In the example below data from the first two top-level directories
(``MinIonRun1`` and ``MinIonRun2``) will be used for training using ``ecoli``
and ``yeast`` reference sequences. Evaluation of the trained models will be
performed using the third and fourth top-level directories using the ``ecoli``,
``yeast``, and ``na12878_chr21`` sequences.

.. code-block:: yaml

    DATA:
        'MinIonRun1': 
            'REFERENCE': '/path/to/references.fasta'   
            'MEDAKA_TRAIN_REGIONS': ['ecoli', 'yeast']
            'MEDAKA_EVAL_REGIONS': []
        'MinIonRun2': 
            'REFERENCE': '/path/to/references.fasta'   
            'MEDAKA_TRAIN_REGIONS': ['ecoli', 'yeast']
            'MEDAKA_EVAL_REGIONS': []
        'GridIonRun1': 
            'REFERENCE': '/path/to/references.fasta'   
            'MEDAKA_TRAIN_REGIONS': []
            'MEDAKA_EVAL_REGIONS': ['ecoli', 'yeast', 'na12878_chr21']
        'GridIonRun2': 
            'REFERENCE': '/path/to/references.fasta'   
            'MEDAKA_TRAIN_REGIONS': []
            'MEDAKA_EVAL_REGIONS': ['ecoli', 'yeast', 'na12878_chr21']

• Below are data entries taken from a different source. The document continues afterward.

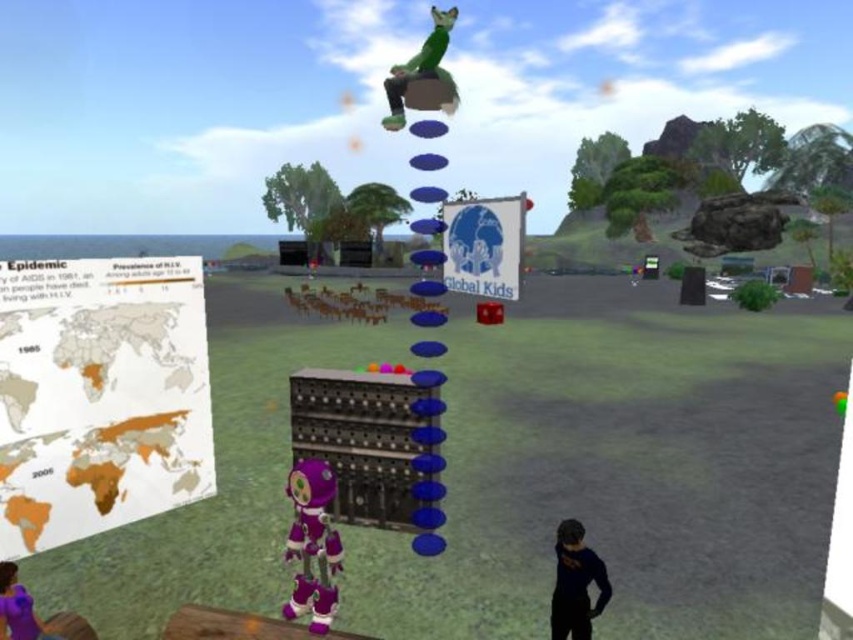
Can you confirm if brown matte horse at center is smaller than purple fabric person at lower left?

Incorrect, brown matte horse at center is not smaller in size than purple fabric person at lower left.

Can you confirm if brown matte horse at center is positioned below purple fabric person at lower left?

Actually, brown matte horse at center is above purple fabric person at lower left.

Does point (283, 289) come farther from viewer compared to point (18, 582)?

Yes, point (283, 289) is behind point (18, 582).

Where is `brown matte horse at center`? brown matte horse at center is located at coordinates (357, 301).

Is dark blue fabric shirt at lower right to the right of brown matte horse at center from the viewer's perspective?

Yes, dark blue fabric shirt at lower right is to the right of brown matte horse at center.

Does dark blue fabric shirt at lower right have a smaller size compared to brown matte horse at center?

Yes.

Who is more forward, (561,630) or (344,316)?

Point (561,630) is in front.

Locate an element on the screen. dark blue fabric shirt at lower right is located at coordinates (575, 582).

Find the location of `dark blue fabric shirt at lower right`. dark blue fabric shirt at lower right is located at coordinates (575, 582).

Who is higher up, dark blue fabric shirt at lower right or green matte fur at upper center?

green matte fur at upper center is higher up.

Locate an element on the screen. Image resolution: width=853 pixels, height=640 pixels. dark blue fabric shirt at lower right is located at coordinates (575, 582).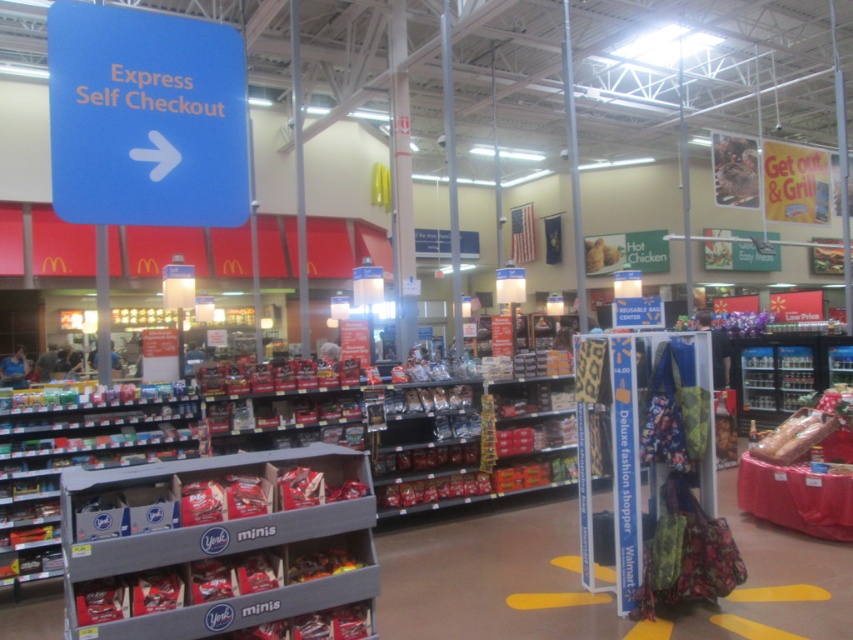
Does blue plastic sign at upper left lie behind golden crispy chicken at center?

No, blue plastic sign at upper left is closer to the viewer.

The width and height of the screenshot is (853, 640). What do you see at coordinates (144, 116) in the screenshot? I see `blue plastic sign at upper left` at bounding box center [144, 116].

Between point (70, 209) and point (616, 266), which one is positioned behind?

Point (616, 266)

Image resolution: width=853 pixels, height=640 pixels. In order to click on blue plastic sign at upper left in this screenshot , I will do `click(144, 116)`.

Does blue plastic sign at upper left have a larger size compared to shiny metallic candy at center?

Correct, blue plastic sign at upper left is larger in size than shiny metallic candy at center.

Is blue plastic sign at upper left wider than shiny metallic candy at center?

Yes, blue plastic sign at upper left is wider than shiny metallic candy at center.

What do you see at coordinates (144, 116) in the screenshot? The height and width of the screenshot is (640, 853). I see `blue plastic sign at upper left` at bounding box center [144, 116].

At what (x,y) coordinates should I click in order to perform the action: click on blue plastic sign at upper left. Please return your answer as a coordinate pair (x, y). Looking at the image, I should click on (144, 116).

Which is more to the left, blue plastic sign at upper left or shiny plastic baguette at right?

From the viewer's perspective, blue plastic sign at upper left appears more on the left side.

Who is more distant from viewer, (105,214) or (828,458)?

Positioned behind is point (828,458).

The image size is (853, 640). I want to click on blue plastic sign at upper left, so click(144, 116).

Coverage depths specification
-----------------------------

Read depths at which to create assemblies for training are specified by the
``DEPTH`` key of the katuali configuration. This list should span the range of
depths at which the model is to be used.

.. code-block:: yaml

    DEPTHS:
        [25, 50, 75, 100, 125, 150, 175, 200]

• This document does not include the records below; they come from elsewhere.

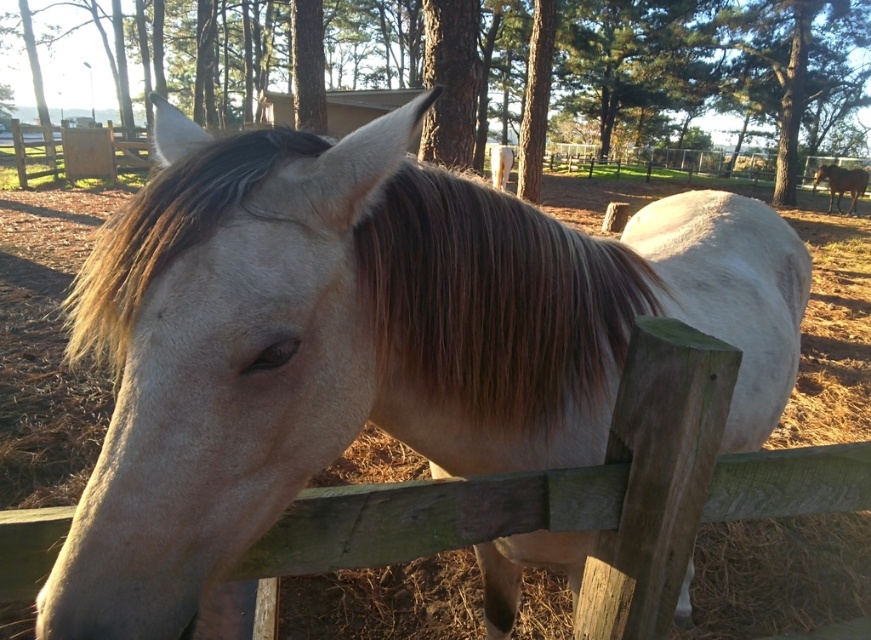
You are a photographer trying to capture the brown silky mane at center and the brown glossy horse at upper right in a single frame. Based on their heights, which one should you focus on first to ensure both are in the shot?

The brown silky mane at center is taller than the brown glossy horse at upper right, so you should focus on the brown silky mane at center first to ensure both are in the shot.

You are a photographer standing in front of the scene. You want to capture a photo where the brown glossy horse at upper right is in focus while the brown silky mane at center is slightly out of focus. Based on their positions, is this possible?

The brown silky mane at center is located below the brown glossy horse at upper right, so adjusting the camera focus on the brown glossy horse at upper right could keep it sharp while the lower positioned brown silky mane at center might naturally be out of focus depending on depth of field.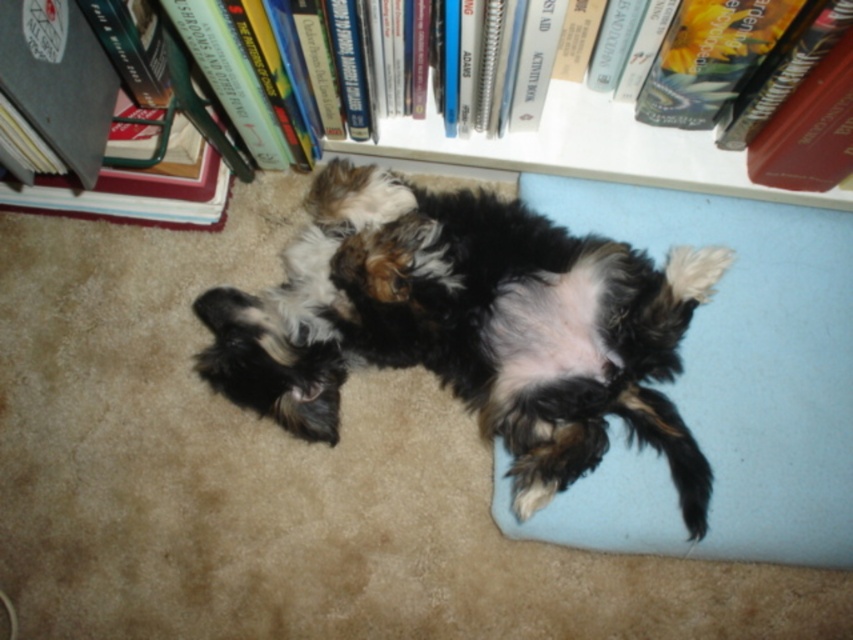
Who is lower down, white plastic bookcase at upper center or hardcover book at left?

white plastic bookcase at upper center

Does point (782, 193) come in front of point (86, 65)?

No, (782, 193) is behind (86, 65).

Find the location of a particular element. The image size is (853, 640). white plastic bookcase at upper center is located at coordinates pos(582,148).

What do you see at coordinates (469, 326) in the screenshot? I see `fluffy fur dog at center` at bounding box center [469, 326].

Who is positioned more to the left, fluffy fur dog at center or hardcover book at left?

Positioned to the left is hardcover book at left.

Which is behind, point (587, 416) or point (113, 97)?

The point (113, 97) is behind.

Locate an element on the screen. This screenshot has height=640, width=853. fluffy fur dog at center is located at coordinates (469, 326).

Is fluffy fur dog at center above light blue fabric dog bed at lower right?

Correct, fluffy fur dog at center is located above light blue fabric dog bed at lower right.

Is point (447, 278) positioned in front of point (660, 209)?

Yes.

Which is in front, point (628, 284) or point (799, 464)?

Point (628, 284) is more forward.

Identify the location of fluffy fur dog at center. The image size is (853, 640). (469, 326).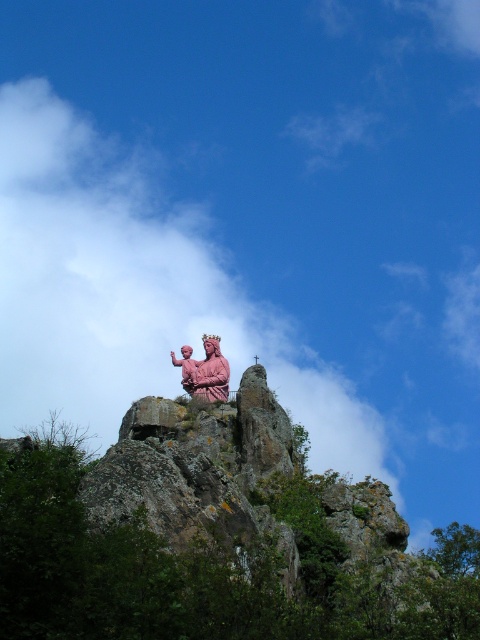
Does point (207, 378) come in front of point (188, 385)?

Yes, point (207, 378) is in front of point (188, 385).

Is pink polished statue at upper center behind pink matte statue at upper center?

No, pink polished statue at upper center is closer to the viewer.

Between point (211, 369) and point (190, 392), which one is positioned behind?

Point (190, 392)

Where is `pink polished statue at upper center`? The image size is (480, 640). pink polished statue at upper center is located at coordinates (204, 371).

Does white fluffy cloud at upper center have a greater width compared to pink matte statue at upper center?

Yes, white fluffy cloud at upper center is wider than pink matte statue at upper center.

Which is behind, point (121, 369) or point (192, 368)?

The point (121, 369) is more distant.

Image resolution: width=480 pixels, height=640 pixels. In order to click on white fluffy cloud at upper center in this screenshot , I will do `click(132, 294)`.

Who is shorter, white fluffy cloud at upper center or pink polished statue at upper center?

With less height is pink polished statue at upper center.

This screenshot has width=480, height=640. What do you see at coordinates (132, 294) in the screenshot?
I see `white fluffy cloud at upper center` at bounding box center [132, 294].

The height and width of the screenshot is (640, 480). Identify the location of white fluffy cloud at upper center. (132, 294).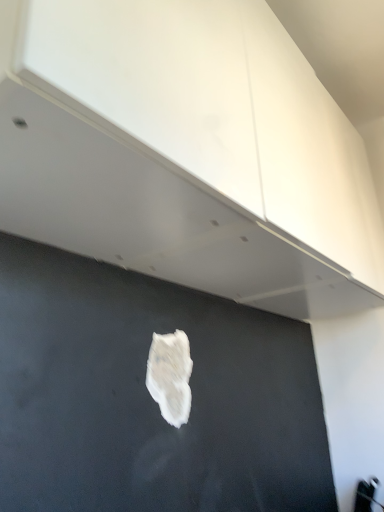
Question: From a real-world perspective, relative to white matte paper at center, is white glossy cabinet at upper center vertically above or below?

Choices:
 (A) above
 (B) below

Answer: (A)

Question: Is white glossy cabinet at upper center spatially inside white matte paper at center, or outside of it?

Choices:
 (A) inside
 (B) outside

Answer: (B)

Question: Is point (291, 189) closer or farther from the camera than point (160, 343)?

Choices:
 (A) closer
 (B) farther

Answer: (A)

Question: Would you say white matte paper at center is inside or outside white glossy cabinet at upper center?

Choices:
 (A) outside
 (B) inside

Answer: (A)

Question: From the image's perspective, is white matte paper at center above or below white glossy cabinet at upper center?

Choices:
 (A) below
 (B) above

Answer: (A)

Question: Based on their positions, is white matte paper at center located to the left or right of white glossy cabinet at upper center?

Choices:
 (A) right
 (B) left

Answer: (B)

Question: Considering their positions, is white matte paper at center located in front of or behind white glossy cabinet at upper center?

Choices:
 (A) behind
 (B) front

Answer: (A)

For some datasets it my not be possible to create assemblies for all reference
sequences at all depths. To avoid katuali exiting early when such trivial failures
occur the ``--keep-going`` option can be used. This allows tasks to continue
unaffected by the failure of unrelated tasks.

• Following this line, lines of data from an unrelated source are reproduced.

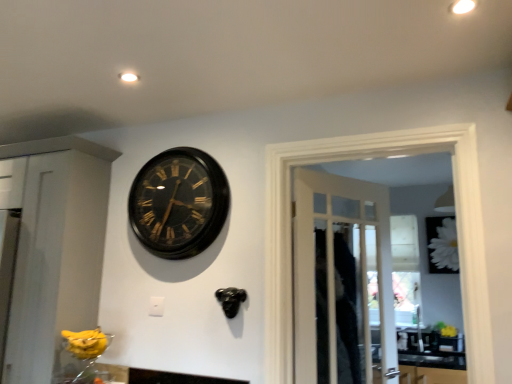
What do you see at coordinates (442, 245) in the screenshot?
I see `white matte flower at upper right` at bounding box center [442, 245].

The width and height of the screenshot is (512, 384). Find the location of `white glossy sink at lower right`. white glossy sink at lower right is located at coordinates (416, 337).

Where is `white matte flower at upper right`? white matte flower at upper right is located at coordinates (442, 245).

Considering the positions of points (296, 212) and (439, 244), is point (296, 212) farther from camera compared to point (439, 244)?

No, it is not.

In terms of size, does wooden door at center appear bigger or smaller than white matte flower at upper right?

wooden door at center is bigger than white matte flower at upper right.

Is wooden door at center not close to white matte flower at upper right?

Absolutely, wooden door at center is distant from white matte flower at upper right.

Is white matte flower at upper right inside wooden door at center?

No, white matte flower at upper right is located outside of wooden door at center.

Considering the sizes of white matte flower at upper right and wooden door at center in the image, is white matte flower at upper right taller or shorter than wooden door at center?

Considering their sizes, white matte flower at upper right has less height than wooden door at center.

Find the location of `door on the left side of white matte flower at upper right`. door on the left side of white matte flower at upper right is located at coordinates (342, 281).

From the image's perspective, is white matte flower at upper right positioned above or below wooden door at center?

Based on their image positions, white matte flower at upper right is located beneath wooden door at center.

Is black polished wood clock at upper center smaller than white matte flower at upper right?

No.

Can you confirm if black polished wood clock at upper center is positioned to the right of white matte flower at upper right?

No, black polished wood clock at upper center is not to the right of white matte flower at upper right.

Would you consider black polished wood clock at upper center to be distant from white matte flower at upper right?

Yes, black polished wood clock at upper center and white matte flower at upper right are located far from each other.

From the image's perspective, which object appears higher, black polished wood clock at upper center or white matte flower at upper right?

black polished wood clock at upper center, from the image's perspective.

From the image's perspective, is wooden door at center above or below white glossy sink at lower right?

wooden door at center is above white glossy sink at lower right.

From the picture: In the image, is wooden door at center positioned in front of or behind white glossy sink at lower right?

wooden door at center is in front of white glossy sink at lower right.

Between point (339, 370) and point (428, 340), which one is positioned behind?

Point (428, 340)

Would you consider wooden door at center to be distant from white glossy sink at lower right?

Yes, wooden door at center and white glossy sink at lower right are located far from each other.

Who is smaller, white glossy sink at lower right or wooden door at center?

With smaller size is white glossy sink at lower right.

Considering the positions of objects white glossy sink at lower right and wooden door at center in the image provided, who is more to the left, white glossy sink at lower right or wooden door at center?

From the viewer's perspective, wooden door at center appears more on the left side.

From the image's perspective, which one is positioned higher, white glossy sink at lower right or wooden door at center?

From the image's view, wooden door at center is above.

From the image's perspective, is white glossy sink at lower right under white matte flower at upper right?

Yes, from the image's perspective, white glossy sink at lower right is below white matte flower at upper right.

Does white glossy sink at lower right have a greater width compared to white matte flower at upper right?

Correct, the width of white glossy sink at lower right exceeds that of white matte flower at upper right.

Considering the sizes of white glossy sink at lower right and white matte flower at upper right in the image, is white glossy sink at lower right taller or shorter than white matte flower at upper right?

white glossy sink at lower right is shorter than white matte flower at upper right.

Considering the positions of objects white glossy sink at lower right and white matte flower at upper right in the image provided, who is more to the right, white glossy sink at lower right or white matte flower at upper right?

white matte flower at upper right is more to the right.

Relative to white glossy sink at lower right, is black polished wood clock at upper center in front or behind?

black polished wood clock at upper center is positioned closer to the viewer than white glossy sink at lower right.

Can you tell me how much black polished wood clock at upper center and white glossy sink at lower right differ in facing direction?

3.85 degrees.

Locate an element on the screen. Image resolution: width=512 pixels, height=384 pixels. sink that appears on the right of black polished wood clock at upper center is located at coordinates (416, 337).

Would you say black polished wood clock at upper center is outside white glossy sink at lower right?

Yes, black polished wood clock at upper center is not within white glossy sink at lower right.

Find the location of a particular element. door that is above the white matte flower at upper right (from the image's perspective) is located at coordinates (342, 281).

Identify the location of door located in front of the white matte flower at upper right. (342, 281).

Estimate the real-world distances between objects in this image. Which object is further from wooden door at center, black polished wood clock at upper center or white glossy sink at lower right?

white glossy sink at lower right lies further to wooden door at center than the other object.

Looking at the image, which one is located closer to black polished wood clock at upper center, wooden door at center or white matte flower at upper right?

Among the two, wooden door at center is located nearer to black polished wood clock at upper center.

Estimate the real-world distances between objects in this image. Which object is closer to white matte flower at upper right, wooden door at center or white glossy sink at lower right?

Based on the image, white glossy sink at lower right appears to be nearer to white matte flower at upper right.

Which object lies further to the anchor point white matte flower at upper right, white glossy sink at lower right or wooden door at center?

Among the two, wooden door at center is located further to white matte flower at upper right.

When comparing their distances from wooden door at center, does white glossy sink at lower right or white matte flower at upper right seem further?

white matte flower at upper right.

Looking at the image, which one is located closer to wooden door at center, white matte flower at upper right or white glossy sink at lower right?

The object closer to wooden door at center is white glossy sink at lower right.

Considering their positions, is wooden door at center positioned closer to white glossy sink at lower right than white matte flower at upper right?

white matte flower at upper right.

Based on their spatial positions, is black polished wood clock at upper center or wooden door at center further from white matte flower at upper right?

black polished wood clock at upper center lies further to white matte flower at upper right than the other object.

You are a GUI agent. You are given a task and a screenshot of the screen. Output one action in this format:
    pyautogui.click(x=<x>, y=<y>)
    Task: Click on the door located between black polished wood clock at upper center and white matte flower at upper right in the left-right direction
    
    Given the screenshot: What is the action you would take?
    pyautogui.click(x=342, y=281)

At what (x,y) coordinates should I click in order to perform the action: click on sink positioned between wooden door at center and white matte flower at upper right from near to far. Please return your answer as a coordinate pair (x, y). This screenshot has width=512, height=384. Looking at the image, I should click on (416, 337).

Find the location of `sink located between black polished wood clock at upper center and white matte flower at upper right in the left-right direction`. sink located between black polished wood clock at upper center and white matte flower at upper right in the left-right direction is located at coordinates (416, 337).

Where is `door between black polished wood clock at upper center and white glossy sink at lower right from left to right`? door between black polished wood clock at upper center and white glossy sink at lower right from left to right is located at coordinates (342, 281).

Creating training features
--------------------------

To create training data ("features") for medaka, ``katuali`` must:

* basecall data from all top-level directories (if ``.fast5`` s are provided),
* align all basecalls to the specified reference sequences,
* create subsampled sets of basecalls over the desired regions and depths,
* form draft assemblies from these read sets, and finally
* create medaka training features data and labels.

There is a single medaka target to perform the above tasks:

.. code-block:: bash

    katuali all_medaka_feat

``Katuali`` uses the ``Snakemake`` ``--keep-going`` flag instructs to continue processing tasks when
unrelated tasks fail. 

Having run the ``all_medaka_feat`` target, two files will be produced for
every valid combination of dataset (top-level folder), coverage depth, and reference
sequence. For example the files:

.. code-block:: bash

    4bf50792/guppy/align/senterica1/25X_prop/canu_gsz_4.8m/racon/medaka_train/medaka_train.hdf
    4bf50792/guppy/align/senterica1/25X_prop/canu_gsz_4.8m/racon/medaka_train/medaka_train_rc.hdf

will be produced for a top-level folder named ``4bf5079``, a reference sequence
``senterica1`` at coverage of ``25``-fold.


.. _training_models:

Training models
---------------

When the production of all the training data is complete, training can be commenced
by running:

.. code-block:: bash

    katuali all_medaka_train --keep-going

This step requires the the use of GPUs.  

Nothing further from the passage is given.